Мы привыкли говорить в Новой Англии, что все меньше и меньше голубей посещают нас каждый год. Наши леса не дают им корма. Так, по-видимому, все меньше и меньше мыслей посещают каждого растущего человека из года в год, ибо роща в наших умах опустошена, — продана, чтобы питать ненужные огни амбиций, или отправлена на мельницу, и едва ли осталась веточка, на которую они могли бы присесть. Они больше не строят и не размножаются с нами. В какой-то более мягкий сезон, быть может, слабая тень проносится по ландшафту ума, отброшенная крыльями какой-то мысли в ее весенней или осенней миграции, но, глядя вверх, мы не в состоянии обнаружить субстанцию самой мысли. Наши крылатые мысли превращены в домашнюю птицу. Они больше не парят, и они достигают только величия Шанхая и Кохинхины. Те вели-и-кие мысли, те вели-и-кие люди, о которых вы слышите!

Мы обнимаем землю, — как редко мы поднимаемся! Мне кажется, мы могли бы возвысить себя немного больше. Мы могли бы залезть на дерево, по крайней мере. Я нашел свою выгоду в лазании по дереву однажды. Это была высокая белая сосна, на вершине холма; и хотя я хорошо испачкался смолой, я был хорошо вознагражден за это, ибо я открыл новые горы на горизонте, которых никогда не видел раньше, — так много больше земли и небес. Я мог бы ходить вокруг подножия дерева в течение семидесяти лет, и все же я, конечно, никогда бы их не увидел. Но, прежде всего, я обнаружил вокруг себя, — это было в конце июня, — только на концах самых верхних ветвей, несколько крошечных и нежных красных конусообразных цветков, плодородный цветок белой сосны, смотрящий в небо. Я сразу же принес в деревню самую верхнюю верхушку и показал ее незнакомым присяжным, которые ходили по улицам, — ибо была судебная неделя, — и фермерам, и лесоторговцам, и дровосекам, и охотникам, и никто никогда не видел подобного раньше, но они удивлялись, как упавшей звезде. Расскажите о древних архитекторах, заканчивающих свои работы на вершинах колонн так же совершенно, как на нижних и более видимых частях! Природа с самого начала расширяла крошечные цветы леса только к небесам, над головами людей и незамеченными ими. Мы видим только цветы, которые под нашими ногами на лугах. Сосны развивали свои нежные цветы на самых высоких веточках леса каждое лето веками, так же над головами красных детей Природы, как и ее белых; однако едва ли фермер или охотник в стране когда-либо видел их.

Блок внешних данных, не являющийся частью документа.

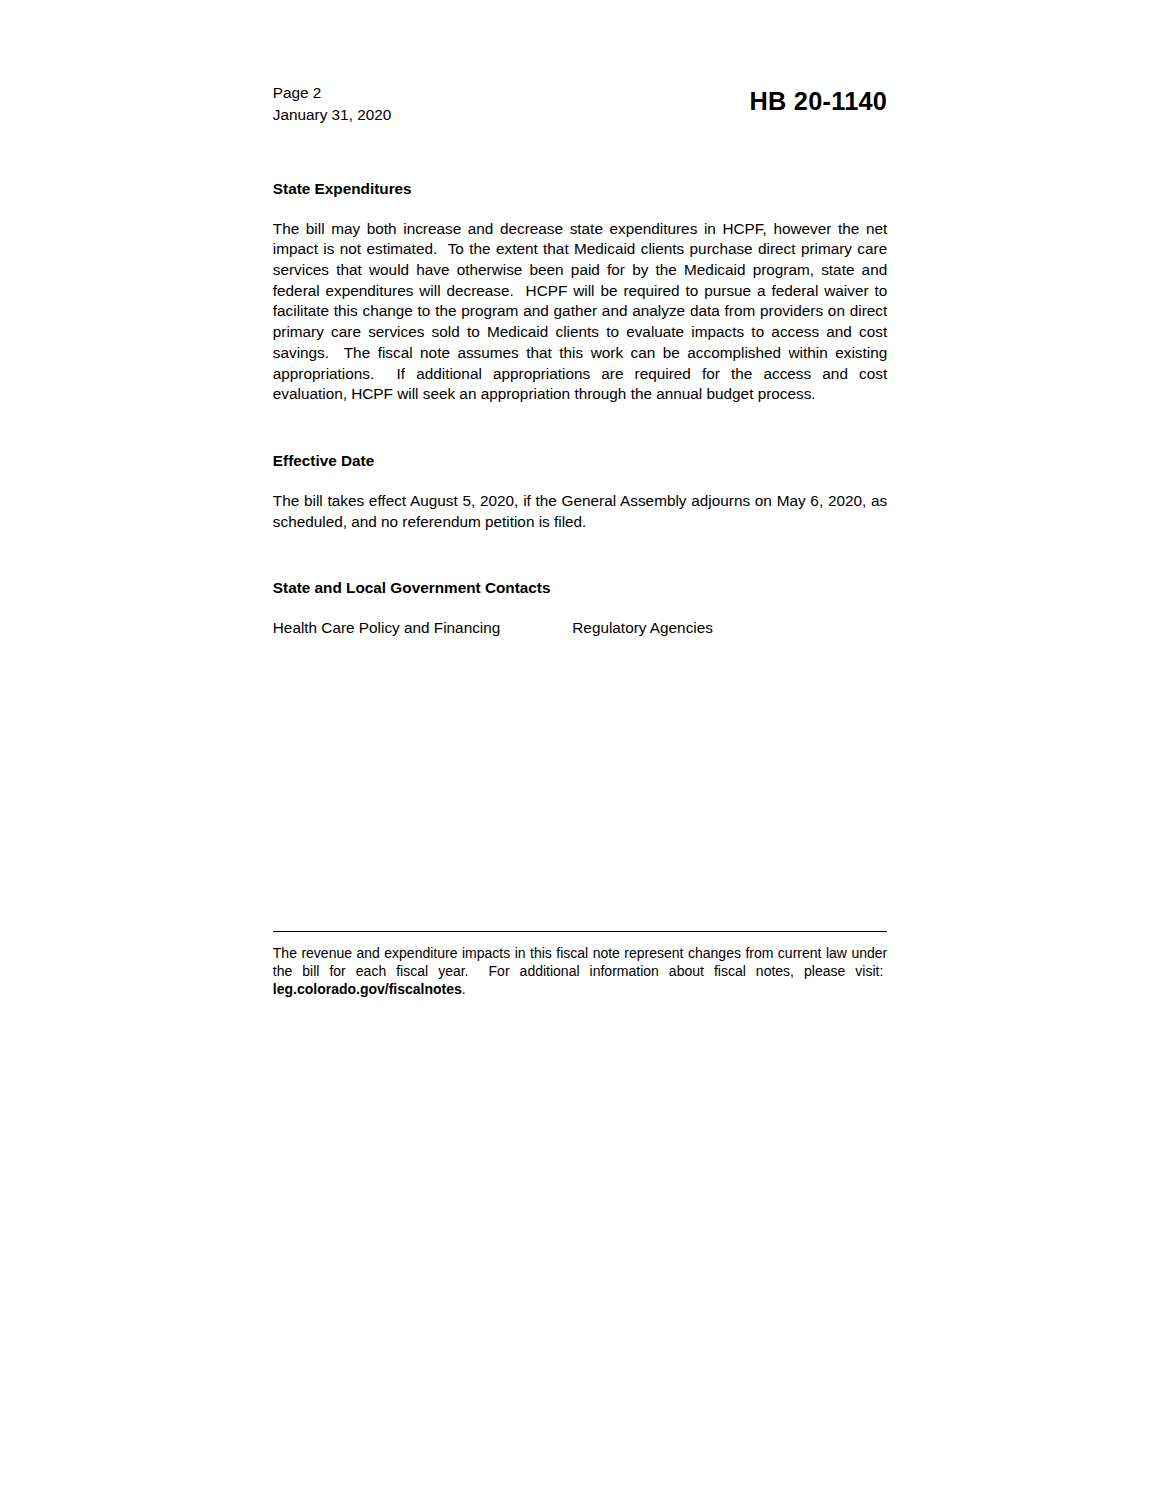Page 2
January 31, 2020
HB 20-1140
State Expenditures
The bill may both increase and decrease state expenditures in HCPF, however the net impact is not estimated. To the extent that Medicaid clients purchase direct primary care services that would have otherwise been paid for by the Medicaid program, state and federal expenditures will decrease. HCPF will be required to pursue a federal waiver to facilitate this change to the program and gather and analyze data from providers on direct primary care services sold to Medicaid clients to evaluate impacts to access and cost savings. The fiscal note assumes that this work can be accomplished within existing appropriations. If additional appropriations are required for the access and cost evaluation, HCPF will seek an appropriation through the annual budget process.
Effective Date
The bill takes effect August 5, 2020, if the General Assembly adjourns on May 6, 2020, as scheduled, and no referendum petition is filed.
State and Local Government Contacts
| Health Care Policy and Financing | Regulatory Agencies |
The revenue and expenditure impacts in this fiscal note represent changes from current law under the bill for each fiscal year. For additional information about fiscal notes, please visit: leg.colorado.gov/fiscalnotes.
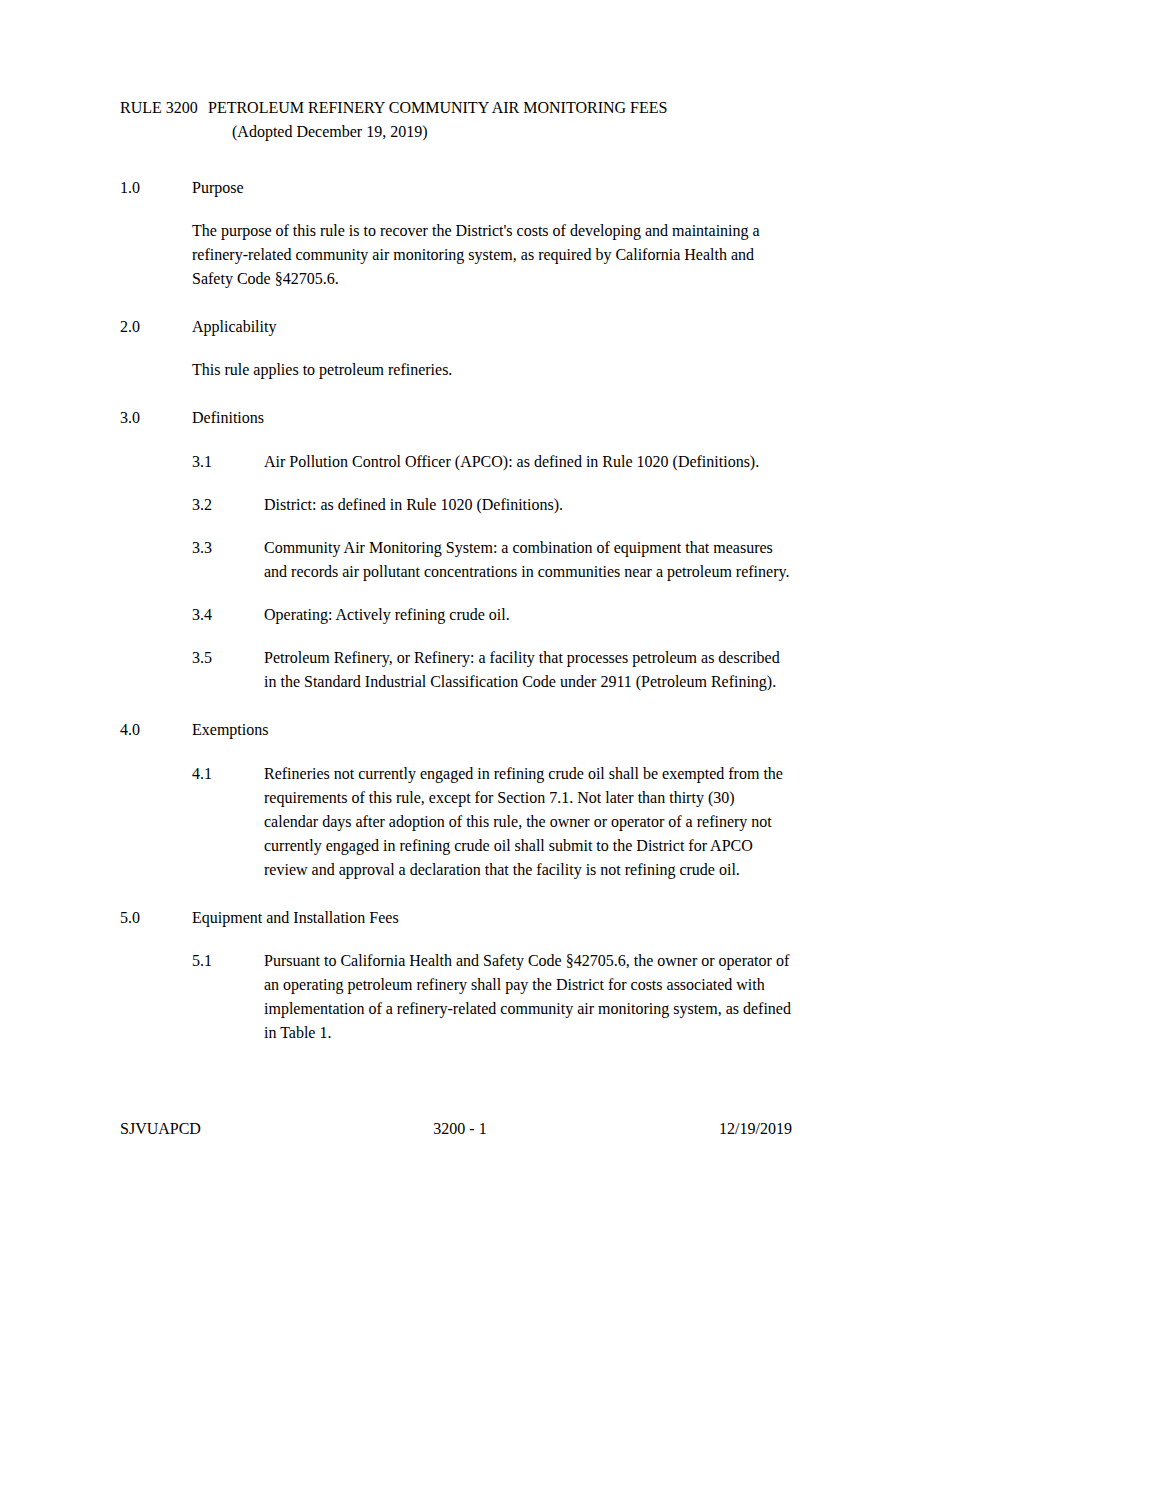RULE 3200
PETROLEUM REFINERY COMMUNITY AIR MONITORING FEES
(Adopted December 19, 2019)
1.0
Purpose
The purpose of this rule is to recover the District's costs of developing and maintaining a refinery-related community air monitoring system, as required by California Health and Safety Code §42705.6.
2.0
Applicability
This rule applies to petroleum refineries.
3.0
Definitions
3.1
Air Pollution Control Officer (APCO): as defined in Rule 1020 (Definitions).
3.2
District: as defined in Rule 1020 (Definitions).
3.3
Community Air Monitoring System: a combination of equipment that measures and records air pollutant concentrations in communities near a petroleum refinery.
3.4
Operating: Actively refining crude oil.
3.5
Petroleum Refinery, or Refinery: a facility that processes petroleum as described in the Standard Industrial Classification Code under 2911 (Petroleum Refining).
4.0
Exemptions
4.1
Refineries not currently engaged in refining crude oil shall be exempted from the requirements of this rule, except for Section 7.1. Not later than thirty (30) calendar days after adoption of this rule, the owner or operator of a refinery not currently engaged in refining crude oil shall submit to the District for APCO review and approval a declaration that the facility is not refining crude oil.
5.0
Equipment and Installation Fees
5.1
Pursuant to California Health and Safety Code §42705.6, the owner or operator of an operating petroleum refinery shall pay the District for costs associated with implementation of a refinery-related community air monitoring system, as defined in Table 1.
SJVUAPCD
3200 - 1
12/19/2019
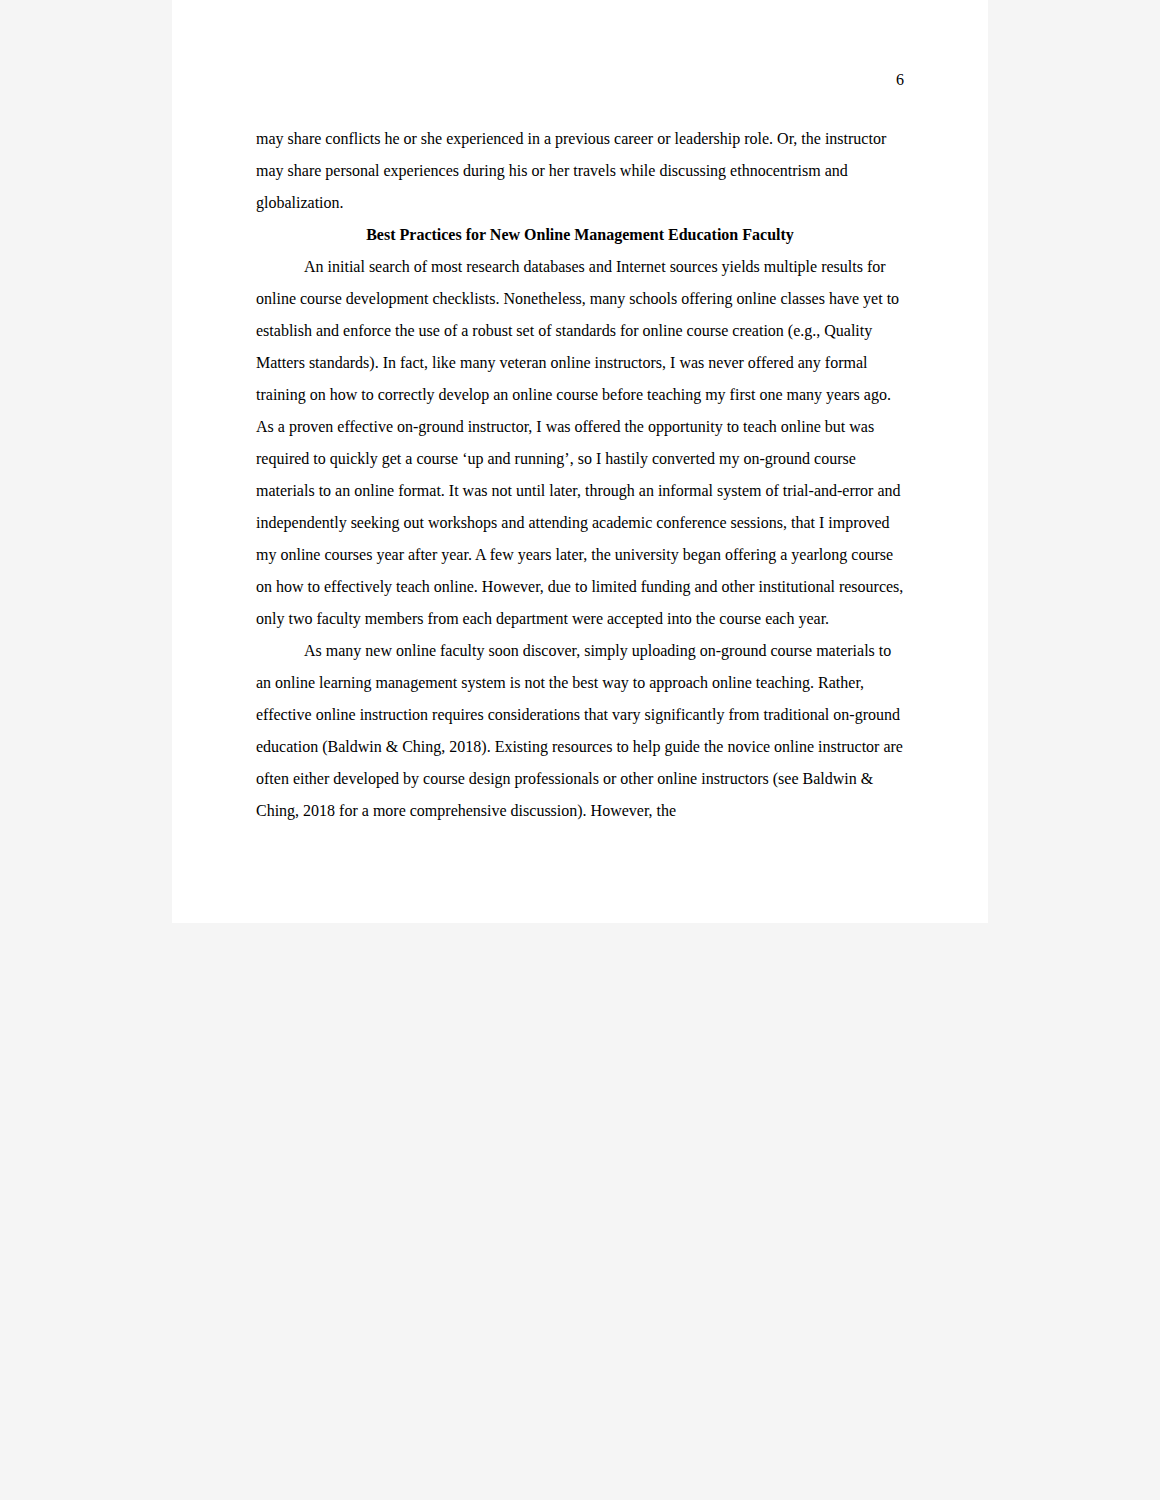6
may share conflicts he or she experienced in a previous career or leadership role. Or, the instructor may share personal experiences during his or her travels while discussing ethnocentrism and globalization.
Best Practices for New Online Management Education Faculty
An initial search of most research databases and Internet sources yields multiple results for online course development checklists. Nonetheless, many schools offering online classes have yet to establish and enforce the use of a robust set of standards for online course creation (e.g., Quality Matters standards). In fact, like many veteran online instructors, I was never offered any formal training on how to correctly develop an online course before teaching my first one many years ago. As a proven effective on-ground instructor, I was offered the opportunity to teach online but was required to quickly get a course ‘up and running’, so I hastily converted my on-ground course materials to an online format. It was not until later, through an informal system of trial-and-error and independently seeking out workshops and attending academic conference sessions, that I improved my online courses year after year. A few years later, the university began offering a yearlong course on how to effectively teach online. However, due to limited funding and other institutional resources, only two faculty members from each department were accepted into the course each year.
As many new online faculty soon discover, simply uploading on-ground course materials to an online learning management system is not the best way to approach online teaching. Rather, effective online instruction requires considerations that vary significantly from traditional on-ground education (Baldwin & Ching, 2018). Existing resources to help guide the novice online instructor are often either developed by course design professionals or other online instructors (see Baldwin & Ching, 2018 for a more comprehensive discussion). However, the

Прежде всего, мы не можем позволить себе не жить в настоящем. Блажен выше всех смертных тот, кто не теряет ни момента проходящей жизни, вспоминая прошлое. Если наша философия не слышит крик петуха в каждом дворе в пределах нашего горизонта, она запоздала. Этот звук обычно напоминает нам, что мы становимся ржавыми и античными в наших занятиях и привычках мышления. Его философия спускается к более недавнему времени, чем наше. Есть что-то предложенное ею, что является новым заветом, — евангелие согласно этому моменту. Он не отстал; он встал рано, и держался рано, и быть там, где он есть, — быть вовремя, в передовом ряду времени. Это выражение здоровья и здравия Природы, хвастовство для всего мира, — здоровье, как весна, пробившаяся наружу, новый фонтан Муз, чтобы отпраздновать этот последний миг времени. Где он живет, никакие законы о беглых рабах не принимаются. Кто не предавал своего хозяина много раз с тех пор, как в последний раз слышал эту ноту?

Заслуга трели этой птицы в ее свободе от всякой жалобности. Певец может легко довести нас до слез или до смеха, но где тот, кто может возбудить в нас чистую утреннюю радость? Когда, в унылом настроении, нарушая ужасную тишину нашего деревянного тротуара в воскресенье, или, быть может, наблюдатель в доме скорби, я слышу крик петуха далеко или близко, я думаю про себя: "Ну, по крайней мере, один из нас здоров", — и с внезапным приливом возвращаюсь к своим чувствам.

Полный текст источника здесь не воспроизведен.